# [Passage to read]
"""

Issue #24: Taking over China’s used car market and an undervalued adtech specialist growing rapidly

Let's get into this week’s report. Here’s what we found:

  • A consistently profitable adtech specialist that’s positioned for both strong growth and an epic short squeeze.
  • An online used car dealer bringing a new level of service to the world’s largest vehicle market.

PubMatic, Inc.($PUBM)

$35.70 – Share price at the time of writing



  • PubMatic is a provider of programmatic advertising services. They use sophisticated algorithms to make online ad purchasing more efficient.
  • PubMatic went public through an IPO in Dec. 2020. Shares rose from $20 to $29.45 in the first trading day. They peaked at $74 in Feb. 2021.
  • Revenue and earnings growth have been consistently strong. Debt is minimal and customer retention is high.
  • PubMatic is emerging as a short squeeze target for Reddit-based retail traders. The float is very small and the stock can rise quickly on any buying action.

"""

# [Data to examine]
"""

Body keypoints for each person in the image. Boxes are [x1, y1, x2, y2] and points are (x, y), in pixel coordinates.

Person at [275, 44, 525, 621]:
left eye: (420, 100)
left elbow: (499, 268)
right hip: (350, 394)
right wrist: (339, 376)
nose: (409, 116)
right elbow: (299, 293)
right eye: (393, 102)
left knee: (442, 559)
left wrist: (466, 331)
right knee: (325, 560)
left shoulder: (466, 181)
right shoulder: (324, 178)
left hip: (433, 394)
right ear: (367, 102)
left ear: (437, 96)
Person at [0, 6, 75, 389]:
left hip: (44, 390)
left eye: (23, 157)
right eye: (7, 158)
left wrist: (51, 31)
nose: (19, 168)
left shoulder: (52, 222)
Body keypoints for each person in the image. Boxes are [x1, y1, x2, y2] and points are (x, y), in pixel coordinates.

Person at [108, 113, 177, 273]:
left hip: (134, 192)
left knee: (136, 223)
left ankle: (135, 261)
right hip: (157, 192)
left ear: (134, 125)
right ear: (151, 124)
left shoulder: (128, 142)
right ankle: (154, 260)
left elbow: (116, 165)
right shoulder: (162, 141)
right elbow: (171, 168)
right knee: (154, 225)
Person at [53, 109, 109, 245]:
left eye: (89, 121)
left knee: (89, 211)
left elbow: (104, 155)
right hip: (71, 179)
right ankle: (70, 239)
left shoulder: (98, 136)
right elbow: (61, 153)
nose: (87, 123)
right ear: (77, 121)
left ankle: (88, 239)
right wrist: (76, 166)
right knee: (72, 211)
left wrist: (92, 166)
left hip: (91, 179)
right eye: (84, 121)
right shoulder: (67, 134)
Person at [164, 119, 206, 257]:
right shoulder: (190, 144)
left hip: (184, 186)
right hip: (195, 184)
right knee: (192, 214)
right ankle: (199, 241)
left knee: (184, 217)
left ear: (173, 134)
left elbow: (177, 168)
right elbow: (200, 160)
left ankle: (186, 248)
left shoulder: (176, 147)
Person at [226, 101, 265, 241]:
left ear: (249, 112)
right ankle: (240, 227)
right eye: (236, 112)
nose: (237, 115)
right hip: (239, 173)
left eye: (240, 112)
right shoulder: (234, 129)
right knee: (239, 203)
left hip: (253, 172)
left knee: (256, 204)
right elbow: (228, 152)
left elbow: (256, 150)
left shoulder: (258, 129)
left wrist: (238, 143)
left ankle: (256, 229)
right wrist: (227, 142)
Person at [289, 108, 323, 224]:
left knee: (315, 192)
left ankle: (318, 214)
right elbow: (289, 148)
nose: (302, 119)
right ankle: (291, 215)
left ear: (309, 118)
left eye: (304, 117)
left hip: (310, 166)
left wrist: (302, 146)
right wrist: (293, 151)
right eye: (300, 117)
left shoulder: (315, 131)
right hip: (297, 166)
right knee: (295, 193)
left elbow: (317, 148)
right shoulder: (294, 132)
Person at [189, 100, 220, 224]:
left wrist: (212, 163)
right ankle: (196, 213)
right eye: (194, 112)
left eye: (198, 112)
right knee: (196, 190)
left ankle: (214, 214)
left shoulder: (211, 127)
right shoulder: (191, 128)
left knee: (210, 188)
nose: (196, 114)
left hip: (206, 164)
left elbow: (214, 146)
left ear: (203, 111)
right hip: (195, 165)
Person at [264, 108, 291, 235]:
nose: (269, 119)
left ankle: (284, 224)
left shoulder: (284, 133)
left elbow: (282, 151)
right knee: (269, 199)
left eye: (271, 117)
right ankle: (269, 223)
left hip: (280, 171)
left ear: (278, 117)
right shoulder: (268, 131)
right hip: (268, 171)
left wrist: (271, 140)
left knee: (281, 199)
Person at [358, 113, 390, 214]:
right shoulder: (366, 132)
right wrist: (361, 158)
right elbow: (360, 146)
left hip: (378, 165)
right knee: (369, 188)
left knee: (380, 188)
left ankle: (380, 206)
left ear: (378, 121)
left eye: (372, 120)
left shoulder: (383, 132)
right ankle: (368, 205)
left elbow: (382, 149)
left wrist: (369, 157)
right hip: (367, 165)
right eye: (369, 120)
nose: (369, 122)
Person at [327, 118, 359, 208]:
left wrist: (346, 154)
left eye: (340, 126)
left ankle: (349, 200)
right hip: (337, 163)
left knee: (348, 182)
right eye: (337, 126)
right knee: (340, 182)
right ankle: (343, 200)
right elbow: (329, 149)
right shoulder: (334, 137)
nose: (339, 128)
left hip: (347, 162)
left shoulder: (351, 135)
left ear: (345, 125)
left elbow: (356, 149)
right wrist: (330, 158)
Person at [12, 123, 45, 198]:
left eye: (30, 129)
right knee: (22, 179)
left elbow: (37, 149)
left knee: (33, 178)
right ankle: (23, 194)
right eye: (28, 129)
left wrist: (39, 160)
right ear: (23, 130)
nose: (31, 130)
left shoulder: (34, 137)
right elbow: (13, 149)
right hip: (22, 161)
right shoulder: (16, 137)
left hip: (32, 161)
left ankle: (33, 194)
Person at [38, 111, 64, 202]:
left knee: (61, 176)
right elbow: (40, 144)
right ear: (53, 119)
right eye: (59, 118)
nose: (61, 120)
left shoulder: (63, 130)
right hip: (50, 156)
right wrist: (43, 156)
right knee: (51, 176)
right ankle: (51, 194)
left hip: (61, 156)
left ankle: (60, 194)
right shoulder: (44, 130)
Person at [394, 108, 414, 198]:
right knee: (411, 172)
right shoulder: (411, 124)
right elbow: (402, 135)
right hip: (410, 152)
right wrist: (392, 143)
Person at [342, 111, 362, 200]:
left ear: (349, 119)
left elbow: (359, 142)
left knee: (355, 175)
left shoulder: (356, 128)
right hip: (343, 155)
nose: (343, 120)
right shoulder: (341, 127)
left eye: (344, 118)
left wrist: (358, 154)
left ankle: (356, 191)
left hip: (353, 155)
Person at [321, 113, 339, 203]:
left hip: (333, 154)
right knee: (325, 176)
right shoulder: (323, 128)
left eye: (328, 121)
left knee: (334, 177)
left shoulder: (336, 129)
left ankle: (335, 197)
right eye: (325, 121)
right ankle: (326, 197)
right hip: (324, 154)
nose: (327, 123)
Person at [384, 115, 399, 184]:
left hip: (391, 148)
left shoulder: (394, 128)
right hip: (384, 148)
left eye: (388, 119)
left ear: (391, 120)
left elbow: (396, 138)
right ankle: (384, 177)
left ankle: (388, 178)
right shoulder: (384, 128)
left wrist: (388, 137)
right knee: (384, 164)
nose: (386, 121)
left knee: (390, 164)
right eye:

"""

# [What you should do]
Please carry on the investment newsletter issue about PubMatic and China's used car market, starting right after its last bullet point.

# [Final answer]
What they do:

PubMatic facilitates the buying and selling of online advertising.

The company provides advertising solutions for publishers, online ad buyers, app developers, and video publishers.

PubMatic is primarily a sell-side provider. Publishers use the platform to optimize the ad inventory on their websites.

PubMatic processes tens of billions of impressions and nearly a trillion advertiser bids daily. That data gives advertisers and publishers real-time feedback on which ads are working. That allows platform users to constantly refine their ad strategy for optimal results.

The cloud-based platform boosts ad quality and monetization rates. This generates higher revenue for both publishers and advertisers.

Why they’re spiking in interest:

According to, the total Reddit mentions of $PUBM from June 9 to 16 jumped over 417% from the previous week.

The surge in mentions of $PUBM was likely driven by two factors.

The stock has received consistent coverage from Seeking Alpha, offering favorable comparisons to competitors Magnite and The Trade Desk. The Motley Fool also featured PUBM as a growing company with short squeeze potential.

The significant short interest has drawn the attention of the Reddit community. At this writing short interest stands at 41.63%, making it one of the most-shorted stocks on the market. Reddit-based retail investors see the stock as a short squeeze candidate.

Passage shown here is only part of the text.